Mehr Ausgaben für Arzneimittel

In Westfalen-Lippe sind die Arzneimittel-Ausgaben gestiegen: 2020 verordneten niedergelassene Ärzte für die ca. 7,4 Mio. gesetzlich Versicherten Medikamente im Wert von über 4,6 Mrd. Euro.

01.06.2021, 08:28 Uhr / Lesedauer: 1 min
Die Arzneimittelausgaben in Westfalen-Lippe steigen weiter deutlich an. Grafik AOK

Die Arzneimittelausgaben in Westfalen-Lippe steigen weiter deutlich an. Grafik AOK © AOK

Das ist ein Plus im Vergleich zum Vorjahr von fast 163 Millionen Euro (3,6 Prozent). Dies teilt die AOK NORDWEST auf Basis der aktuellen Statistiken des GKV-Spitzenverbandes mit.

„Kostentreiber sind nach wie vor die neuen patentgeschützten Arzneimittel, weil die Hersteller in Deutschland nach wie vor in den ersten zwölf Monaten den Preis ihres neuen Arzneimittels frei festlegen und Mondpreise dafür verlangen können. Setzt sich dieser Trend weiter fort, wird die Entwicklung der Preise für die Finanzen der Krankenkassen in Zukunft noch bedrohlicher“, sagt AOK-Vorstandsvorsitzender Tom Ackermann.

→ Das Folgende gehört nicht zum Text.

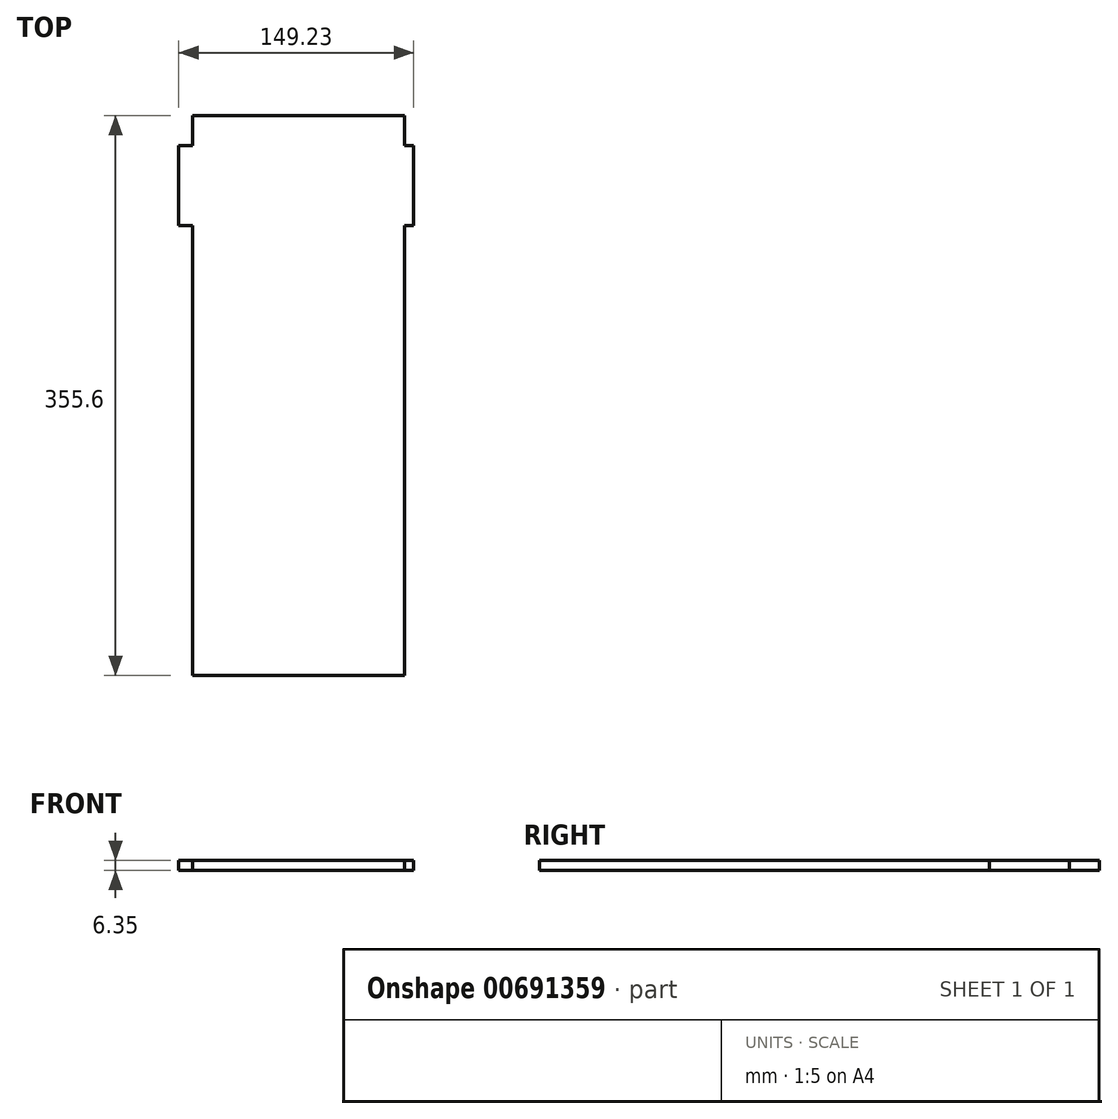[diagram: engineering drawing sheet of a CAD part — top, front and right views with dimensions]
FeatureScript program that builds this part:
annotation { "Feature Type Name" : "Feature", "Feature Type Description" : "" }
export const myFeature = defineFeature(function(context is Context, id is Id, definition is map)
    precondition{}
    {
        {
            var Q0;
            Q0=qCreatedBy(makeId("Top.planeOp"),FACE);
            var sketch = newSketch(context, id + "F0", { "sketchPlane" : qUnion([Q0])});
            skLineSegment(sketch, "E0", {"start": v(-124.36, 102.72) * mm, "end": v(10.26, 102.72) * mm});
            skLineSegment(sketch, "E1", {"start": v(10.26, 102.72) * mm, "end": v(10.26, 83.67) * mm});
            skLineSegment(sketch, "E2", {"start": v(10.26, 83.67) * mm, "end": v(15.98, 83.67) * mm});
            skLineSegment(sketch, "E3", {"start": v(15.98, 83.67) * mm, "end": v(15.98, 32.87) * mm});
            skLineSegment(sketch, "E4", {"start": v(15.98, 32.87) * mm, "end": v(10.26, 32.87) * mm});
            skLineSegment(sketch, "E5", {"start": v(10.26, 32.87) * mm, "end": v(10.26, -252.88) * mm});
            skLineSegment(sketch, "E6", {"start": v(10.26, -252.88) * mm, "end": v(-124.36, -252.88) * mm});
            skLineSegment(sketch, "E7", {"start": v(-124.36, -252.88) * mm, "end": v(-124.36, 32.87) * mm});
            skLineSegment(sketch, "E8", {"start": v(-124.36, 32.87) * mm, "end": v(-133.25, 32.87) * mm});
            skLineSegment(sketch, "E9", {"start": v(-133.25, 32.87) * mm, "end": v(-133.25, 83.67) * mm});
            skLineSegment(sketch, "E10", {"start": v(-133.25, 83.67) * mm, "end": v(-124.36, 83.67) * mm});
            skLineSegment(sketch, "E11", {"start": v(-124.36, 83.67) * mm, "end": v(-124.36, 102.72) * mm});
            skSolve(sketch);
        }
        {
            var Q0;
            Q0 = qSketchRegion(id + "F0", true);
            extrude(context, id + "F1", {"entities" : qUnion([Q0]), "depth" : 6.35 * mm, "offsetDistance" : 25.4 * mm});
        }
    });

Starke Ausgabenschwankungen

Auffällig ist, dass die Corona-Pandemie zu starken Ausgabenschwankungen bei den Arzneimitteln geführt hat. „Zu Beginn der Corona-Pandemie haben sich chronisch Kranke und andere Risikogruppen mit Medikamenten für die folgenden Monate bevorratet.

Viele wollten den Arztbesuch vermeiden und damit ein Infektionsrisiko mit dem Coronavirus möglichst gering halten“, so Ackermann. Dieser Vorzieheffekt habe sich im Laufe des Jahres aber wieder relativiert.